Variable compensation programs are an important part of many organizations’ total rewards packages. Incentive plans, bonuses – call them what you will – variable compensation programs provide increased earnings opportunities for employees while providing return on investment for employers. Many questions often arise during the design phase in variable compensation program development. One element that employers often overlook, however, is the impact of variable compensation payouts on non-exempt employees. Organizations must be sure that their programs are in compliance with the Fair Labor Standards Act (FLSA) to avoid a potential audit by the Department of Labor.
According to the FLSA, non-exempt employees must receive overtime pay at the rate of 1.5 times their regular rate of pay after working more than 40 hours in a workweek. The often overlooked portion of this definition is the words regular rate of pay. An employee’s regular rate of pay includes not only their standard hourly wage, but also nondiscretionary bonuses, shift premiums, production bonuses, and commissions. Discretionary bonuses are not included in the regular rate of pay. Nondiscretionary bonuses are formula driven and communicated to employees prior to the start of the program year. Employees participating in a nondiscretionary bonus program have a right to receive a payout if they meet the expectations and goals set forth in the plan. How does one, then, calculate a non-exempt employee’s regular rate of pay?
Here’s an example: Let’s say an employer pays a non-exempt employee a $100 attendance bonus for working a full 40-hour workweek. If the worker works 50 hours during that week, and earns an hourly rate of $12, the employee’s gross paycheck will be $770. In this example, the calculations flow as follows:
• To determine the total pay for the week, add the incentive to the hours worked at the hourly base pay rate. Then divide that number by the total hours worked to determine the regular rate of pay (50 hours x $12/hour = $600 + $100 bonus = $700 divided by 50 hours = $14.00 / hour).
• Next, multiply the regular rate of pay by .5 to determine the hourly overtime premium, which is multiplied by the number of overtime hours worked ($14.00 x .5 = $7.00 x 10 hours overtime = $70).

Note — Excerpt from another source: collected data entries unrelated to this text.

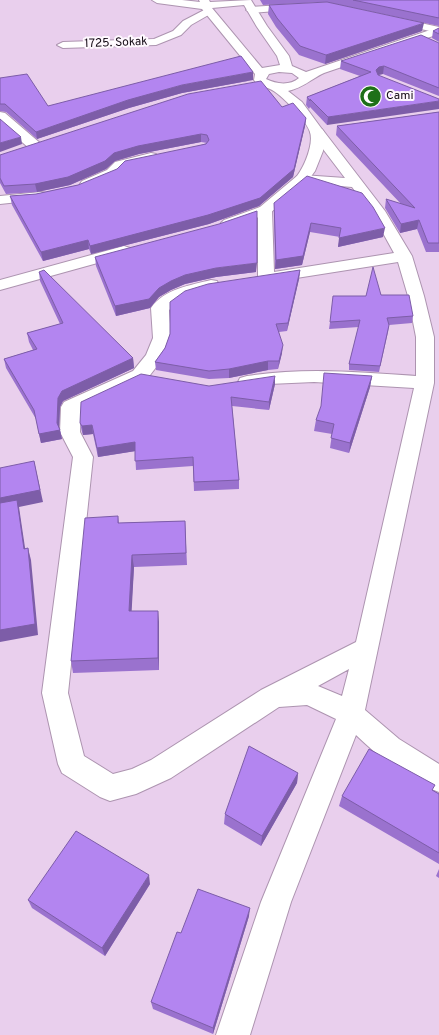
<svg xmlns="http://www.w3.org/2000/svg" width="439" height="1035" viewBox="0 0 439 1035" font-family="Overpass,sans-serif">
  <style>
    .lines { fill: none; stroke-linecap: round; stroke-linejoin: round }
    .street-casing { stroke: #ad94b0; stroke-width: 2 }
    .secondary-casing { stroke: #ad94b0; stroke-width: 2 }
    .street { fill: #fff; fill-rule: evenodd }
    .secondary { fill: #fff; fill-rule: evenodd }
    .wall { fill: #9a72ce }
    .shaded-wall { fill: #7d5da8 }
    .building { fill: #b385f0; stroke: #7d5da8 }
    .labels { text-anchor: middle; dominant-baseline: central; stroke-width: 4; stroke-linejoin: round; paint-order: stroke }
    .far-street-label { font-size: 12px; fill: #120913; stroke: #fef8fe }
    .far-poi-label { font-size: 12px; fill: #120913; stroke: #fef8fe; text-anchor: start }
  </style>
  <rect width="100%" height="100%" fill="#e9cfed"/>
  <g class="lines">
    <defs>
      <path id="street" d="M 298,4 L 302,5 L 303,7 L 302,9 L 251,13 L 246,10 L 251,7 Z
        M 208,8 L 212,9 L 213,11 L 212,13 L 191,25 L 181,35 L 156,45 L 63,48 L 57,45 L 63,42 L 154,39 L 173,31 L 183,21 Z
        M 393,17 L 439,27 L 439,33 L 389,22 L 388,20 Z
        M 0,112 L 5,113 L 40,143 L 42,146 L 40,149 L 30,149 L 0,123 Z
        M 317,128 L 322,129 L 385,211 L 412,256 L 424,296 L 434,337 L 434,383 L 365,710 L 399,739 L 439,764 L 439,792 C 408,780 380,758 356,735 L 291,902 L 250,1035 L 216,1035 L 261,902 L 336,719 L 307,705 L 279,707 L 171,778 L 136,794 L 110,801 L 100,797 L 62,773 L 58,764 L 42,693 L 73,457 L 60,432 L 61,407 L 64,402 L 133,371 L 146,355 L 153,338 L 151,308 C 164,289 191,285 211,280 L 217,281 L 219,285 L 217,289 L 185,298 L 169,310 L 171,338 L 164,357 L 147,379 L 81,410 L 80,432 L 93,457 L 68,693 L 84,756 L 113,774 L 132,769 L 151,760 L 261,690 L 356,642 L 414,388 L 314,382 L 269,384 L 247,388 L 240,386 L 238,382 L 240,378 L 247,376 C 304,367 359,372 416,376 L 416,337 L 408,296 L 398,262 L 271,282 L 260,281 L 258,277 L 258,210 L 260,207 L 265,206 L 270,207 L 272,210 L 274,272 L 394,253 L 373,215 L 352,187 L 302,183 L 297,182 L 295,179 L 297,176 L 302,175 L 345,178 L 310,132 L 312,129 ZM 349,669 L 342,696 L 318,686 Z
        M 151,153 L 156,154 L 158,157 L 156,160 L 125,168 L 117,176 L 92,187 L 87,188 L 82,187 L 80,184 L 82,181 L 107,170 L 115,162 Z
        M 41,192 L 46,193 L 48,196 L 46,199 L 0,204 L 0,196 Z"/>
      <path id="secondary" d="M 152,0 L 182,0 L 200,2 L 199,0 L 209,0 L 210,2 L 251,0 L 267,26 L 289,56 L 292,66 L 306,72 L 439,27 L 439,34 L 324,73 C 311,79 303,88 288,91 L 302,102 L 324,132 L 323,151 L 315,171 L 307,182 L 270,213 L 229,228 L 224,226 L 221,223 L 224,220 L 260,207 L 297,176 C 304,167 314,144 310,132 C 307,121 280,93 270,89 C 264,86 258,86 254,80 L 255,74 L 202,9 L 157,3 ZM 244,5 L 257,27 L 277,56 L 280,65 L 262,68 L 212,8 ZM 279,72 L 292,73 L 299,78 C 290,86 276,84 266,79 L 269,74 Z
        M 124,246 L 130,248 L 132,251 L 130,254 L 0,290 L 0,280 Z"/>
    </defs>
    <use href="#street" class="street-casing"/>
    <use href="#secondary" class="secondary-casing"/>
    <use href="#street" class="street"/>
    <use href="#secondary" class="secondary"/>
  </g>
  <path class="wall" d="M 260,0 L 439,0 L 439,26 L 326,2 L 263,5 Z
    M 269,5 L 422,31 L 325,64 L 299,55 L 276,27 L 268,14 Z
    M 439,28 L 439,42 L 432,38 L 433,31 Z
    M 439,43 L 439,96 L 383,74 L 378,75 L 327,125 L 310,107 L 309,109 L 306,105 L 307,97 L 360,76 L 340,69 L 341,61 Z
    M 0,78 L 48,106 L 253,80 L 182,93 L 129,108 L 37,139 L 6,112 L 0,111 Z
    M 282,107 L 306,118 L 305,126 L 293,177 L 259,206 L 209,224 L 91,254 L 89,249 L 43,261 L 12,205 L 10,196 L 36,194 L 78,185 L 207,143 L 201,142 L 139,154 L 115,161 L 106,169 L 70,185 L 37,192 L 6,194 L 0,183 L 0,155 Z
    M 439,112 L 439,252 L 426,252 L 417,229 L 400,233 L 385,208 L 386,199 L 401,204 L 336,135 L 337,126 Z
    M 274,203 L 383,237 L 338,247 L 340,237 L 310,232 L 302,265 L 275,269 L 274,212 Z
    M 95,257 L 256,272 L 216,277 L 185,284 L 171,290 L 159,297 L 150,308 L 116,316 L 96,266 Z
    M 300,270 L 299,279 L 287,331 L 279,332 L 282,353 L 278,369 L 268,370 L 229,378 L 209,379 L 156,370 L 155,362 L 165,348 L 170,334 Z
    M 39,272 L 133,358 L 134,368 L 63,401 L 60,407 L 59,427 L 60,430 L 62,439 L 41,443 L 36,419 L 6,368 L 4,359 L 33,350 L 29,342 L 27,333 L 60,324 L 40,281 Z
    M 381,295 L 413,316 L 412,323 L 389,325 L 388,332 L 379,372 L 349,370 L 349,364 L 359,327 L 329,329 L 330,322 Z
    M 372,376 L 370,387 L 349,453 L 330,448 L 332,434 L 314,431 L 316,420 Z
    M 275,384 L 269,410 L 232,406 L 239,480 L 239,489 L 194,491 L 193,466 L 136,470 L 135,451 L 98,457 L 93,434 L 83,435 L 82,432 L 80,423 L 209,386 Z
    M 118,516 L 119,523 L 185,521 L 187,565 L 134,567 L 131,611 L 159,622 L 159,670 L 73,673 L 71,661 Z
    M 298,773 L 297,783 L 261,846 L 224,824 L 225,814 Z
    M 433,790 L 439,794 L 439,864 L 339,806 L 342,796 Z
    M 439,869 L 439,878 L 436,876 Z
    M 150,884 L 105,956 L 32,908 L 28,900 Z
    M 249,916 L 213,1034 L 153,1009 L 151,1002 L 181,933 Z"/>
  <path class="shaded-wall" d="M 424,23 L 422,31 L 325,64 L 326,55 Z
    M 384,66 L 383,74 L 378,75 L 376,70 L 379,67 Z
    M 253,72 L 253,80 L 182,93 L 129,108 L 37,139 L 36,132 L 128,100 L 182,85 Z
    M 439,101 L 439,109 L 327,125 L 328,117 Z
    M 306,118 L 305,126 L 293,177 L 259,206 L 209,224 L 91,254 L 90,246 Z
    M 201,134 L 201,142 L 139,154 L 115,161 L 106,169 L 70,185 L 37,192 L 35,184 L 114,153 L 138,146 Z
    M 21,137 L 22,144 L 0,152 L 0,143 Z
    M 419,220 L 417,229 L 400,233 L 401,224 Z
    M 311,223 L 310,232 L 302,265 L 275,269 L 276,260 Z
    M 385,228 L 383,237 L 338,247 L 339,238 Z
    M 88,240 L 89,249 L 43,261 L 41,252 Z
    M 257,263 L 256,272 L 216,277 L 185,284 L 171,290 L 159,297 L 150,308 L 116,316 L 115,306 L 159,288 L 171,281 L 185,275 L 216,268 Z
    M 300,270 L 299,279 L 287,331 L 288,323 Z
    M 283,345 L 282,353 L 278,369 L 279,361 Z
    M 133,358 L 134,368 L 63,401 L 60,407 L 59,430 L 60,430 L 62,439 L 41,443 L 39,434 L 57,423 L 58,398 L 62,391 Z
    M 268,361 L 268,370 L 229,378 L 229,369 Z
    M 275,376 L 275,384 L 269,410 L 269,402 Z
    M 372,376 L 370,387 L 349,453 L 350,443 Z
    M 92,425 L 93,434 L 83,435 L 82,426 Z
    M 135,442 L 136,451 L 98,457 L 97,448 Z
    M 34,461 L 43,502 L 19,507 L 27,561 L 0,511 L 0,498 Z
    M 28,548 L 31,560 L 38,635 L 0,642 L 0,630 Z
    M 132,555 L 134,567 L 131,623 L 129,611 Z
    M 158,611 L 159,622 L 159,670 L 158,658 Z
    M 298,773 L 297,783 L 261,846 L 262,836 Z
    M 149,875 L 150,884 L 105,956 L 102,948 Z
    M 250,908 L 249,916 L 213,1034 L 213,1028 Z"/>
  <path class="building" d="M 353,0 L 439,0 L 439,18 Z
    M 327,2 L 424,23 L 326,55 L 300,46 L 277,18 L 269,5 Z
    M 439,28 L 439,34 L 433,31 Z
    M 421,35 L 439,43 L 439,88 L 384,66 L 379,67 L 376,70 L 378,75 L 439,99 L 439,101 L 328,117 L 310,99 L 310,101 L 307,97 L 371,72 L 341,61 Z
    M 241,56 L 253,72 L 182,85 L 128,100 L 36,132 L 5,104 L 0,104 L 0,78 L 27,74 L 48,106 Z
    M 261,81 L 282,107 L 293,103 L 306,118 L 294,169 L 260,198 L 208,215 L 90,246 L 88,240 L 41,252 L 10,196 L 36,194 L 78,185 L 117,169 L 125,161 L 206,144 L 209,140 L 207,135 L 201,134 L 138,146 L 114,153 L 105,161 L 68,177 L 35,184 L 4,186 L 0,178 L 0,155 L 188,94 Z
    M 439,112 L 439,243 L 428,243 L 419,220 L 401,224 L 386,199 L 415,208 L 337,126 Z
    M 0,119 L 21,137 L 0,143 Z
    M 307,176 L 362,193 L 373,207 L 385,228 L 339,238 L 341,228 L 311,223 L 303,256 L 276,260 L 274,203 Z
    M 257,211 L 257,263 L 216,268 L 185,275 L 171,281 L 159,288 L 149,299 L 115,306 L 95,257 L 219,224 Z
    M 373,267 L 381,295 L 409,295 L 413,316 L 387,318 L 389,325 L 380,366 L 349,364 L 360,320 L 330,322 L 333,296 L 366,296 Z
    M 44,270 L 133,358 L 62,391 L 58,398 L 57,423 L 60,430 L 39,434 L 34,410 L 4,359 L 37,349 L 27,333 L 63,323 L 39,272 Z
    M 300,270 L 288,323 L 276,324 L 283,345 L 279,361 L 268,361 L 229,369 L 209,371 L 155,362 L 165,348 L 170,334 L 170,302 L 185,291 L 208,284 Z
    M 324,373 L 372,376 L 350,443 L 331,438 L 334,424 L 316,420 L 321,406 Z
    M 141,374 L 209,386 L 275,376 L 269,402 L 231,397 L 239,480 L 194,482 L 193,457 L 135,461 L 135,442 L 97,448 L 92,425 L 82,426 L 80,423 L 81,402 Z
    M 34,461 L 40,490 L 0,498 L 0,468 Z
    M 17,500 L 24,549 L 28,548 L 35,624 L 0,630 L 0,503 Z
    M 118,516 L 118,523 L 185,521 L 186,553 L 132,555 L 129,611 L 158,611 L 158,658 L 71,661 L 85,518 Z
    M 249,746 L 298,773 L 262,836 L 225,814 Z
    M 369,749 L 435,785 L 432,790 L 439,794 L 439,853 L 342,796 Z
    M 76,831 L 149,875 L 102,948 L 28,900 Z
    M 198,889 L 250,908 L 213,1028 L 151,1002 L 177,932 L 181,933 Z"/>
  <defs>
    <symbol id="mosque-disc" viewBox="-11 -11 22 22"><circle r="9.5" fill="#1e7018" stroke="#fef8fe"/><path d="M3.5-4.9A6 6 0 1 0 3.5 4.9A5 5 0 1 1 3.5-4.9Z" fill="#fff"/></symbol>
  </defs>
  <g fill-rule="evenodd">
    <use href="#mosque-disc" x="358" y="84" width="25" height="25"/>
  </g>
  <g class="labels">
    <g class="far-street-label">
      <text transform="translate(116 43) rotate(-2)">1725. Sokak</text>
    </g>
    <g class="far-poi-label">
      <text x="386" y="96">Cami</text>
    </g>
  </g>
</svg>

• Add the $70 overtime to the base pay plus incentive calculation ($700), for the total pay of $770.
Your organization’s payroll system should be able to manage these calculations, if the guidelines have been established and communicated to the payroll department or outside vendor. While these calculations may in some cases be small, amounting to only a few dollars each year, compliance with the law is essential, and in the best interest of positive employee relations.